Pour Christophe Robino « le Conseil National a parfaitement admis l’opportunité d’un tel projet de loi, tout en déclarant, dès son dépôt, sa volonté d’affiner le dispositif d’obligations et de sanctions prévu par le Gouvernement de manière plus humaine et équilibrée ».

Lire aussi : https://www.forks-monaco.net/etat-de-la-vaccination-a-monaco-debut-septembre/
Le Rapporteur tient à rappeler que le Conseil National a « en accord avec le Prince Souverain et le Gouvernement la date du 14 septembre a été retenue pour l’organisation de la présente Séance publique… pour étudier ce projet de loi de manière équilibrée, et responsable ».
Pour le syndicat des Agents de l’État, cette loi, dans son écriture à la veille des débats au Conseil National, se caractérise par des dispositions contre-productives et un blanc-seing accordé au pouvoir exécutif. Pour ce syndicat, il existe’ de nombreuses dispositions discriminantes au regard de la recommandation expresse de l’Assemblée parlementaire du Conseil de l’Europe au 7.3.2 de la résolution 2361.

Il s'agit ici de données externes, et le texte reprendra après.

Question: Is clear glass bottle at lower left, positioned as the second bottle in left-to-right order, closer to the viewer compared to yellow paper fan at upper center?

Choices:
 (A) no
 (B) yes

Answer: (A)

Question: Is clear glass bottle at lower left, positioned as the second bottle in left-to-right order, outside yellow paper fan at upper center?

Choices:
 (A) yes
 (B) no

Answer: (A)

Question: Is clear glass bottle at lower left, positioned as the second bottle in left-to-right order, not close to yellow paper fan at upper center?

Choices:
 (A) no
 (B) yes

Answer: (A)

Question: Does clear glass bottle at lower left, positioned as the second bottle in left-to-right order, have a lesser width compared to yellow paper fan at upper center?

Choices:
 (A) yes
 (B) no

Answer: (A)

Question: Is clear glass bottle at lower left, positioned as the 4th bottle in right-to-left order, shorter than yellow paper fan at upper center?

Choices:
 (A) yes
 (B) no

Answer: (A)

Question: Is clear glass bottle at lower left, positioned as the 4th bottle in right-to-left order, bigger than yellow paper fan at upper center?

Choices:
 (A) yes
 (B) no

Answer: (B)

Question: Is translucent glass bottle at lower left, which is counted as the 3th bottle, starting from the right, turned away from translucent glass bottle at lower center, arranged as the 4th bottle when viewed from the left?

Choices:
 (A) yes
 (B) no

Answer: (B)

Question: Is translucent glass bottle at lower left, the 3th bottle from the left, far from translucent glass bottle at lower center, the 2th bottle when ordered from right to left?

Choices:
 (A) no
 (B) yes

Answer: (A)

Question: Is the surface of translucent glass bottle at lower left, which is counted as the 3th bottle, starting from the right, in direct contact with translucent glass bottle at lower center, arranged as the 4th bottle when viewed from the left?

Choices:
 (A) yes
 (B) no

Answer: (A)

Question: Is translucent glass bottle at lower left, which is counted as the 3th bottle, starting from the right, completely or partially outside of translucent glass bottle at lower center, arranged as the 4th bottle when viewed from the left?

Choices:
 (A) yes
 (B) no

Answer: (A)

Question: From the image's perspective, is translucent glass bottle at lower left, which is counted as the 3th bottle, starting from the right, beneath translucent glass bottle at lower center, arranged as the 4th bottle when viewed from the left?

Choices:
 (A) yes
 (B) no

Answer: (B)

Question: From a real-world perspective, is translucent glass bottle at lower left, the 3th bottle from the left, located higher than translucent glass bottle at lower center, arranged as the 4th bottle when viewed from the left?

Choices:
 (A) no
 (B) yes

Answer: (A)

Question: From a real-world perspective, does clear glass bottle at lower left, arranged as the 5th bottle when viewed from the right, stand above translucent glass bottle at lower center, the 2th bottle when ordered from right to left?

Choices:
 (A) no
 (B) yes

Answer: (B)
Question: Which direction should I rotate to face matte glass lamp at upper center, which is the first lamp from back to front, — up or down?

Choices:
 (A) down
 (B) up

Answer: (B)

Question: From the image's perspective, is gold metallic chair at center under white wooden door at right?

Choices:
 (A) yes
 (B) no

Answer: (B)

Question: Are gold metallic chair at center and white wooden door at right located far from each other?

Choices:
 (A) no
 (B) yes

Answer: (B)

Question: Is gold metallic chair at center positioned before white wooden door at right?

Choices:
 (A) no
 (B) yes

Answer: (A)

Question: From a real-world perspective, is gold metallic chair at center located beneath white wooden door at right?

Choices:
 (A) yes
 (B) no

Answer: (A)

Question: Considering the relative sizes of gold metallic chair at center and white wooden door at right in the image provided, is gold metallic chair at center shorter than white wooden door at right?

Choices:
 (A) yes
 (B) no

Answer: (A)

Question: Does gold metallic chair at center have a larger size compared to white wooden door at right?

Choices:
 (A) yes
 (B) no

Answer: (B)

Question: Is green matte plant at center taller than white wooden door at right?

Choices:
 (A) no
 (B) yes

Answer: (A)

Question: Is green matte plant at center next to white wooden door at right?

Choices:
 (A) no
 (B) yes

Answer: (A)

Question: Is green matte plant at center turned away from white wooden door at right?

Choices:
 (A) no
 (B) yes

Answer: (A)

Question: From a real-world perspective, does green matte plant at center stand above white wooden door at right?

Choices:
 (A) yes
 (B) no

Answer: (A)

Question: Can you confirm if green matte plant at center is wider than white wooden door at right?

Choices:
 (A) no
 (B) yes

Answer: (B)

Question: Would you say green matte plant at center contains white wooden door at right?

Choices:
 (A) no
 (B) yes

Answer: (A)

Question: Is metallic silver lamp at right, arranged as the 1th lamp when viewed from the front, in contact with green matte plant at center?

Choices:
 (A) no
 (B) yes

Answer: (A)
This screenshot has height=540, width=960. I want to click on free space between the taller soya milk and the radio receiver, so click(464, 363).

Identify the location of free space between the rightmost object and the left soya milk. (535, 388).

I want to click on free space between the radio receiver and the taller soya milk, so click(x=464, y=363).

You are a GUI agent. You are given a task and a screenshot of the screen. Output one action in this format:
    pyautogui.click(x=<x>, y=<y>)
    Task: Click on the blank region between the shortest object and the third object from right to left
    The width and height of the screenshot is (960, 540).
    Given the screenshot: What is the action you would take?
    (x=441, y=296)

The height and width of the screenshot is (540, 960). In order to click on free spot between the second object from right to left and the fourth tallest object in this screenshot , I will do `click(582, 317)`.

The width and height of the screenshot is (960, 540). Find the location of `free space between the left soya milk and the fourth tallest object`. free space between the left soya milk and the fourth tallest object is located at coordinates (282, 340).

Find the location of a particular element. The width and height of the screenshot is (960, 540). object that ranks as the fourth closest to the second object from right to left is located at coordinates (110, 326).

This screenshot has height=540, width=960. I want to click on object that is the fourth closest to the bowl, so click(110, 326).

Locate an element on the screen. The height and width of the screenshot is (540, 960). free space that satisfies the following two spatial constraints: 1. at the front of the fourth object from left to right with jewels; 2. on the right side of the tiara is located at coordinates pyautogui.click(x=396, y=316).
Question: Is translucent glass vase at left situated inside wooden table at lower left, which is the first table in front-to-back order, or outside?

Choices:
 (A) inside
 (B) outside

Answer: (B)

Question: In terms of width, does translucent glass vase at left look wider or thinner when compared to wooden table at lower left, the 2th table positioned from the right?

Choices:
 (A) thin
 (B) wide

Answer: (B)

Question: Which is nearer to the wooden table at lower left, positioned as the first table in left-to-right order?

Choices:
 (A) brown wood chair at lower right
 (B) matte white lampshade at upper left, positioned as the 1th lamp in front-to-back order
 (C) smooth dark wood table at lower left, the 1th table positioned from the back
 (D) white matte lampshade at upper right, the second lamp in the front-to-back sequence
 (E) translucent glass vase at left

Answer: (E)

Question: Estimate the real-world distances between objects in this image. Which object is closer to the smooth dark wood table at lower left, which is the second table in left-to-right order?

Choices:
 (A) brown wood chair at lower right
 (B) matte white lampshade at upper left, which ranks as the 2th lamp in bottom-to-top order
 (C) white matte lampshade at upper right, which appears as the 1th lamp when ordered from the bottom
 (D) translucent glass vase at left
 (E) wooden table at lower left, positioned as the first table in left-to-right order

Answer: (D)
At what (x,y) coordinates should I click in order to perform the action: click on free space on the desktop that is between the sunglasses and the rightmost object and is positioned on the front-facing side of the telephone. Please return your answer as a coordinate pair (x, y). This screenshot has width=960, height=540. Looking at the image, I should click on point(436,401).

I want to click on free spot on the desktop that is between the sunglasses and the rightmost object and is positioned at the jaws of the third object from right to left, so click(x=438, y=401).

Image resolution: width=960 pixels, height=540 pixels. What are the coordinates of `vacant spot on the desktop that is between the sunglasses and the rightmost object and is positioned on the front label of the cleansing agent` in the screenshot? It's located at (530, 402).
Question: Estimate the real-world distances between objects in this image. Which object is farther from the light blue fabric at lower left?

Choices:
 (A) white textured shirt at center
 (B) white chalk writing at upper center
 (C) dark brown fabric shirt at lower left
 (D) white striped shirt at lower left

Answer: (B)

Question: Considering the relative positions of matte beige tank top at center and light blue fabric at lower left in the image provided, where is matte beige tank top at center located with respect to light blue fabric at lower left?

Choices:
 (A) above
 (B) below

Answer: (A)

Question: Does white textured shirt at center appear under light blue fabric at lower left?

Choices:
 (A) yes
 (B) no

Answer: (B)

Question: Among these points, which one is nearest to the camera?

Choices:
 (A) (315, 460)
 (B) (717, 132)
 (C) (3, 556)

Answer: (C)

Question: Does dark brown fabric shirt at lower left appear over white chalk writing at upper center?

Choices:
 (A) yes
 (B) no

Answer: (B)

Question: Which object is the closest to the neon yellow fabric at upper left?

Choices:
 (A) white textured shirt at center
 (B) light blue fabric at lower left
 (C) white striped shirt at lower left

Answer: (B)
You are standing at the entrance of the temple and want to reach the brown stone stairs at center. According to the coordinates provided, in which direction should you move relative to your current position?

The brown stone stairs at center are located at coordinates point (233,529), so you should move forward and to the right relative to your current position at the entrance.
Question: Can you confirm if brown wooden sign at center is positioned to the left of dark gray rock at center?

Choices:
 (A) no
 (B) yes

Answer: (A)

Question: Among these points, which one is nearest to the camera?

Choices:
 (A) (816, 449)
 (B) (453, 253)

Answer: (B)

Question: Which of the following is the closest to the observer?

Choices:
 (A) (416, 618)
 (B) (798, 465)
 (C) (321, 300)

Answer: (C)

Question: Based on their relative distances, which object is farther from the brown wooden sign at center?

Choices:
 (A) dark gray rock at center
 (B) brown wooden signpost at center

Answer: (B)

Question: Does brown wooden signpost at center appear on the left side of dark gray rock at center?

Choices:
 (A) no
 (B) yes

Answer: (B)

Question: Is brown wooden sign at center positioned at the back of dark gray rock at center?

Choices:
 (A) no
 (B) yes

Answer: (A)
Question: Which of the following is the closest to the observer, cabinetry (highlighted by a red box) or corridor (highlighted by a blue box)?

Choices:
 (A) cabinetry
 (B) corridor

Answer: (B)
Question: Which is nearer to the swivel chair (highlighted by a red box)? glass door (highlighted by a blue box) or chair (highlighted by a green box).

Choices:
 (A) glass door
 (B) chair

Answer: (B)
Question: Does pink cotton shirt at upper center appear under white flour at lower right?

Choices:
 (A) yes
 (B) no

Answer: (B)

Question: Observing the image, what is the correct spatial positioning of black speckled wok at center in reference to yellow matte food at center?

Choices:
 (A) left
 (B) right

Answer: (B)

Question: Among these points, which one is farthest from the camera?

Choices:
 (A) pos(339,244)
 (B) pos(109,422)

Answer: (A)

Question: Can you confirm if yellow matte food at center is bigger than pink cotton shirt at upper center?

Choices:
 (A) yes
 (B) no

Ainsi, l’obligation envisagée s’accompagne de dispositions antisociales pour qui, en son âme et conscience, ne voudrait pas s’y soumettre. Cette obligation vaccinale, en marge de la loi n° 882 du 29 mai 1970, ressemble donc fort à une « vaccination forcée », très éloignée de l’acceptation souhaitée par l’Assemblée du Conseil de l’Europe, soucieuse du respect des droits de l’Homme tout autant que du souci de la protection de la santé publique. Les conséquences sur la vie du salarié atteint dans son intimité ou – en cas de démission – dans ses moyens d’existence seraient lourdes de conséquences, y compris pour la collectivité privée de personnels formés et compétents. Les syndicats s’interrogent en outre sur la place accordée dans le texte aux décisions du pouvoir exécutif.

Dorénavant La question porte sur le recours, compte tenu de l’opposition frontale des syndicats à la quasi-totalité des articles du projet de loi 1043,  au Tribunal Suprême de la Principauté de Monaco. Sa décision est fortement attendue pour déterminer le juste équilibre entre les choix personnels et l’intérêt général.